(Stored entries)
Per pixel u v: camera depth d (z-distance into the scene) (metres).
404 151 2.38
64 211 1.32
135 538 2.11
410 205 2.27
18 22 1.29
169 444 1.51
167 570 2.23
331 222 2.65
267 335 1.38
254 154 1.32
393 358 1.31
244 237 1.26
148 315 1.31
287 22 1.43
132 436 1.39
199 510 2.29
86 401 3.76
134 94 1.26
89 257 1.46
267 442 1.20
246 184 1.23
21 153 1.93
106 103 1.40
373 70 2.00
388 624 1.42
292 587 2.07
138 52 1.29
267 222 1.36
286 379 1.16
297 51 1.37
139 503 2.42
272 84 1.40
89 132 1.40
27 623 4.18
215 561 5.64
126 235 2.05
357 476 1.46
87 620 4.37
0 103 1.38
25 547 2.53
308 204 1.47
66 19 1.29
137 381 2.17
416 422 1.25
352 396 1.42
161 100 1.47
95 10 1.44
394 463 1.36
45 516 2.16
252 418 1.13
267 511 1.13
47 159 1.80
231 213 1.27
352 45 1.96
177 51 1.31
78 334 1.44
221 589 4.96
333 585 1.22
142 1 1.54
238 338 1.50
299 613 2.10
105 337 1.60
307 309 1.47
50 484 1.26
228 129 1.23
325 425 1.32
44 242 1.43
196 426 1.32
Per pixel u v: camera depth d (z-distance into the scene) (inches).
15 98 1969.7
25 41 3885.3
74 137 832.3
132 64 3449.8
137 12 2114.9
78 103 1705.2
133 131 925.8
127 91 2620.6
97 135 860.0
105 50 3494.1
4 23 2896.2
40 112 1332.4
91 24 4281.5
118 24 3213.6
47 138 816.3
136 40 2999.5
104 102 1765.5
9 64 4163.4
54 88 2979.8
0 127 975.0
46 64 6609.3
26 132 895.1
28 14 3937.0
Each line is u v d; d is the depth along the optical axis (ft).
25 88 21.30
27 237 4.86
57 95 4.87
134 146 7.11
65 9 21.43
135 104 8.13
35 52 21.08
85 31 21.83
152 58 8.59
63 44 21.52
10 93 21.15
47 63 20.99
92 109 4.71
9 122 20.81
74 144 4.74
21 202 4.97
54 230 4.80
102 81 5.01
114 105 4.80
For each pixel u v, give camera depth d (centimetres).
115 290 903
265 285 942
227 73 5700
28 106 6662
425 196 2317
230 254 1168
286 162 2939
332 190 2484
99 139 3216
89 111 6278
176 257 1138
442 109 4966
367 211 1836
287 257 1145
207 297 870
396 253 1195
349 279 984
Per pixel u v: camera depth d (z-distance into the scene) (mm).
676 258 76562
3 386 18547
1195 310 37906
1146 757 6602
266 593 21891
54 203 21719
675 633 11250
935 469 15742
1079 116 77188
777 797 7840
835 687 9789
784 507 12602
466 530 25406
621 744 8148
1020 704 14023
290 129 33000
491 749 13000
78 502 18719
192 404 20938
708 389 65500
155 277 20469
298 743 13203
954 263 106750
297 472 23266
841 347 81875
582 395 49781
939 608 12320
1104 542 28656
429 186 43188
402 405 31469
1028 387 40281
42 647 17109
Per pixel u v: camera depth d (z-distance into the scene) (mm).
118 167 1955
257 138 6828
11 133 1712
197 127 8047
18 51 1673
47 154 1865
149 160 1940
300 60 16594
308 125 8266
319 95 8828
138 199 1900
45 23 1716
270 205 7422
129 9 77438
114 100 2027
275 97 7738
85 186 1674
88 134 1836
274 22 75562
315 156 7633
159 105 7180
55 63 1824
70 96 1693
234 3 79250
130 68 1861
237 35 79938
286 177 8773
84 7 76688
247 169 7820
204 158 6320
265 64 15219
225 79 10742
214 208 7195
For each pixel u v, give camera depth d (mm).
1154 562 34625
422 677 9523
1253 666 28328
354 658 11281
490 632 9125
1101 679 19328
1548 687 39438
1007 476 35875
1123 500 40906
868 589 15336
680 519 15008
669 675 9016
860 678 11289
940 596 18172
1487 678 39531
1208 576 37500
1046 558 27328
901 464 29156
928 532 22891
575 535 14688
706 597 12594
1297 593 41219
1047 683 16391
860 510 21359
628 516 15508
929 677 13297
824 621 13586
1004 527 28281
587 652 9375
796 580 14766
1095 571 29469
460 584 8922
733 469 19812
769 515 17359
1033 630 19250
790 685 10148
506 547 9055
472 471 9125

◆ **WHAT THE TASK ASKS**: Return all of the data exactly as it reads.

◆ **WRITTEN ANSWER**:
Per pixel u v: camera depth d (z-distance into the scene) (metres).
404 151 2.38
64 211 1.32
135 538 2.11
410 205 2.27
18 22 1.29
169 444 1.51
167 570 2.23
331 222 2.65
267 335 1.38
254 154 1.32
393 358 1.31
244 237 1.26
148 315 1.31
287 22 1.43
132 436 1.39
199 510 2.29
86 401 3.76
134 94 1.26
89 257 1.46
267 442 1.20
246 184 1.23
21 153 1.93
106 103 1.40
373 70 2.00
388 624 1.42
292 587 2.07
138 52 1.29
267 222 1.36
286 379 1.16
297 51 1.37
139 503 2.42
272 84 1.40
89 132 1.40
27 623 4.18
215 561 5.64
126 235 2.05
357 476 1.46
87 620 4.37
0 103 1.38
25 547 2.53
308 204 1.47
66 19 1.29
137 381 2.17
416 422 1.25
352 396 1.42
161 100 1.47
95 10 1.44
394 463 1.36
45 516 2.16
252 418 1.13
267 511 1.13
47 159 1.80
231 213 1.27
352 45 1.96
177 51 1.31
78 334 1.44
221 589 4.96
333 585 1.22
142 1 1.54
238 338 1.50
299 613 2.10
105 337 1.60
307 309 1.47
50 484 1.26
228 129 1.23
325 425 1.32
44 242 1.43
196 426 1.32
Per pixel u v: camera depth d (z-distance into the scene) (inches).
15 98 1969.7
25 41 3885.3
74 137 832.3
132 64 3449.8
137 12 2114.9
78 103 1705.2
133 131 925.8
127 91 2620.6
97 135 860.0
105 50 3494.1
4 23 2896.2
40 112 1332.4
91 24 4281.5
118 24 3213.6
47 138 816.3
136 40 2999.5
104 102 1765.5
9 64 4163.4
54 88 2979.8
0 127 975.0
46 64 6609.3
26 132 895.1
28 14 3937.0
Each line is u v d; d is the depth along the optical axis (ft).
25 88 21.30
27 237 4.86
57 95 4.87
134 146 7.11
65 9 21.43
135 104 8.13
35 52 21.08
85 31 21.83
152 58 8.59
63 44 21.52
10 93 21.15
47 63 20.99
92 109 4.71
9 122 20.81
74 144 4.74
21 202 4.97
54 230 4.80
102 81 5.01
114 105 4.80
For each pixel u v, give camera depth d (centimetres).
115 290 903
265 285 942
227 73 5700
28 106 6662
425 196 2317
230 254 1168
286 162 2939
332 190 2484
99 139 3216
89 111 6278
176 257 1138
442 109 4966
367 211 1836
287 257 1145
207 297 870
396 253 1195
349 279 984
Per pixel u v: camera depth d (z-distance into the scene) (mm).
676 258 76562
3 386 18547
1195 310 37906
1146 757 6602
266 593 21891
54 203 21719
675 633 11250
935 469 15742
1079 116 77188
777 797 7840
835 687 9789
784 507 12602
466 530 25406
621 744 8148
1020 704 14023
290 129 33000
491 749 13000
78 502 18719
192 404 20938
708 389 65500
155 277 20469
298 743 13203
954 263 106750
297 472 23266
841 347 81875
582 395 49781
939 608 12320
1104 542 28656
429 186 43188
402 405 31469
1028 387 40281
42 647 17109
Per pixel u v: camera depth d (z-distance into the scene) (mm).
118 167 1955
257 138 6828
11 133 1712
197 127 8047
18 51 1673
47 154 1865
149 160 1940
300 60 16594
308 125 8266
319 95 8828
138 199 1900
45 23 1716
270 205 7422
129 9 77438
114 100 2027
275 97 7738
85 186 1674
88 134 1836
274 22 75562
315 156 7633
159 105 7180
55 63 1824
70 96 1693
234 3 79250
130 68 1861
237 35 79938
286 177 8773
84 7 76688
247 169 7820
204 158 6320
265 64 15219
225 79 10742
214 208 7195
For each pixel u v, give camera depth d (mm).
1154 562 34625
422 677 9523
1253 666 28328
354 658 11281
490 632 9125
1101 679 19328
1548 687 39438
1007 476 35875
1123 500 40906
868 589 15336
680 519 15008
669 675 9016
860 678 11289
940 596 18172
1487 678 39531
1208 576 37500
1046 558 27328
901 464 29156
928 532 22891
575 535 14688
706 597 12594
1297 593 41219
1047 683 16391
860 510 21359
628 516 15508
929 677 13297
824 621 13586
1004 527 28281
587 652 9375
796 580 14766
1095 571 29469
460 584 8922
733 469 19812
769 515 17359
1033 630 19250
790 685 10148
506 547 9055
472 471 9125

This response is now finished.